Movies, books, statues, and historical markers all over the country romanticize the Confederacy. The truth is that it was a nasty war fought for nasty reasons. Here and there, southern people resisted the confederacy to the point of armed struggle. It’s incredible but true, though, that local farmers, deserters, and runaway slaves combined to win military victories against Confederate soldiers around Jones County, Mississippi

I read the book some time ago and was really looking forward to this movie. If there was anything at all disappointing, it’s because the film followed the book a bit too closely. The facts for the book were mostly taken from a miscegenation trial in the 1930s involving one of the many descendants of guerrilla leader Newton Knight and his runaway slave wife, Rachel. The people’s uprising in Jones County is the best part of the story, but the book and movie add on a lot of the dismal history of Mississippi afterward.

BTW, the state just closed the case of the murder of civil rights martyrs Chaney, Goodman, and Schwerner; so ugly history marches on in Mississippi. We just noted the anniversary of the gutting of the Voting Rights Act by the Supreme Court, and it’s extremely relevant to this film.

Movies like the blockbuster success “Gone With the Wind,” are ordinarily more than happy to lie about what really happened. This one doesn’t. Go see it!

Movie review: “Genius,” Directed by Michael Grandage. 104 minutes

People who like a little action and a lot less talking in their movies aren’t going to like “Genius,” but I cried through part of it and thought it was really worthwhile. Fans of Ernest Hemingway, F. Scott Fitzgerald, and, especially, Thomas Wolfe, are already aware that their editor, Maxwell Perkins, is given a lot of credit for their books’ successes. This is about Perkins and Wolfe, and it’s almost 100% dialogue.
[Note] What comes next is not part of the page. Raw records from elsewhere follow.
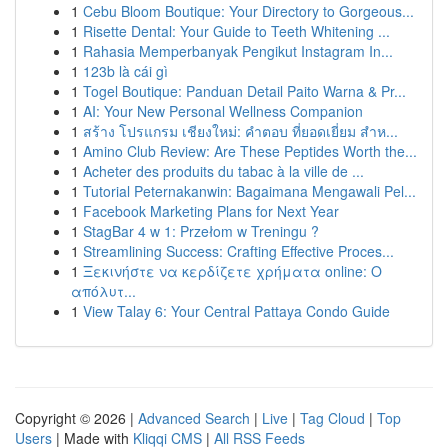
1
Cebu Bloom Boutique: Your Directory to Gorgeous...
1
Risette Dental: Your Guide to Teeth Whitening ...
1
Rahasia Memperbanyak Pengikut Instagram In...
1
123b là cái gì
1
Togel Boutique: Panduan Detail Paito Warna & Pr...
1
AI: Your New Personal Wellness Companion
1
สร้าง โปรแกรม เชียงใหม่: คำตอบ ที่ยอดเยี่ยม สำห...
1
Amino Club Review: Are These Peptides Worth the...
1
Acheter des produits du tabac à la ville de ...
1
Tutorial Peternakanwin: Bagaimana Mengawali Pel...
1
Facebook Marketing Plans for Next Year
1
StagBar 4 w 1: Przełom w Treningu ?
1
Streamlining Success: Crafting Effective Proces...
1
Ξεκινήστε να κερδίζετε χρήματα online: Ο
απόλυτ...
1
View Talay 6: Your Central Pattaya Condo Guide
Copyright © 2026 |
Advanced Search
|
Live
|
Tag Cloud
|
Top
Users
| Made with
Kliqqi CMS
|
All RSS Feeds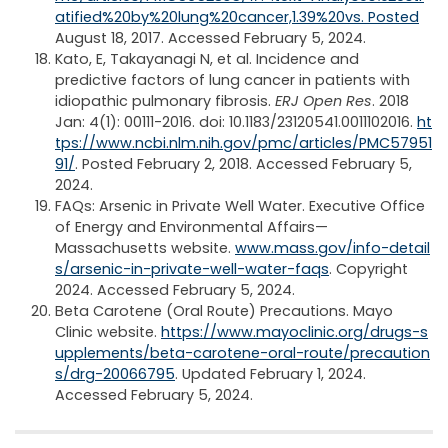
atified%20by%20lung%20cancer,1.39%20vs. Posted
August 18, 2017. Accessed February 5, 2024.
Kato, E, Takayanagi N, et al. Incidence and
predictive factors of lung cancer in patients with
idiopathic pulmonary fibrosis.
ERJ Open Res
. 2018
Jan: 4(1): 00111-2016. doi: 10.1183/23120541.0011102016.
ht
tps://www.ncbi.nlm.nih.gov/pmc/articles/PMC57951
91/
. Posted February 2, 2018. Accessed February 5,
2024.
FAQs: Arsenic in Private Well Water. Executive Office
of Energy and Environmental Affairs—
Massachusetts website.
www.mass.gov/info-detail
s/arsenic-in-private-well-water-faqs
. Copyright
2024. Accessed February 5, 2024.
Beta Carotene (Oral Route) Precautions. Mayo
Clinic website.
https://www.mayoclinic.org/drugs-s
upplements/beta-carotene-oral-route/precaution
s/drg-20066795
. Updated February 1, 2024.
Accessed February 5, 2024.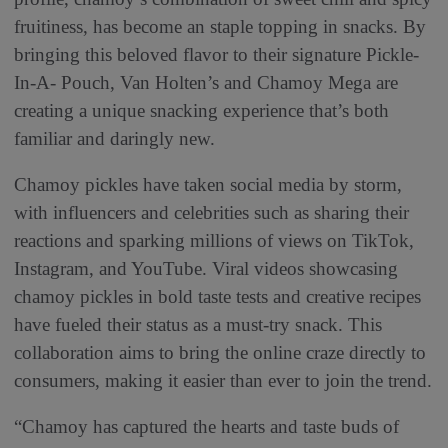
fruitiness, has become an staple topping in snacks. By
bringing this beloved flavor to their signature Pickle-
In-A- Pouch, Van Holten’s and Chamoy Mega are
creating a unique snacking experience that’s both
familiar and daringly new.
Chamoy pickles have taken social media by storm,
with influencers and celebrities such as sharing their
reactions and sparking millions of views on TikTok,
Instagram, and YouTube. Viral videos showcasing
chamoy pickles in bold taste tests and creative recipes
have fueled their status as a must-try snack. This
collaboration aims to bring the online craze directly to
consumers, making it easier than ever to join the trend.
“Chamoy has captured the hearts and taste buds of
The movie critics don’t like this one either, because the two men are more or less reduced to stereotypes, or so they say. I say that trying to explain Perkins and Wolfe would be a difficult assignment, but one worth doing. I’d be curious to know if other film makers could have done it better.

If you don’t know or care about Maxwell Perkins or Thomas Wolfe, you wouldn’t like this movie. If you do, though, it’s a fine film.

Movie review: “The Neon Demon,” Directed by Nicolas Winding Refn. Not sure of length.

If someone is just dying to see Elle Fanning in her skivvies, they might want to see this movie about innocence and high fashion. Oh yes, there’s one really nice shot of a mountain lion. As the wide-eyed protagonist meets savage fashionistas, one begins to realize that something truly terrible is going to happen at the ending. But is it worth sitting through long, boring, unrelated technical movie tricks to get to it?

The only real crime that will cause me to walk out of a movie is that it’s boring. This one is.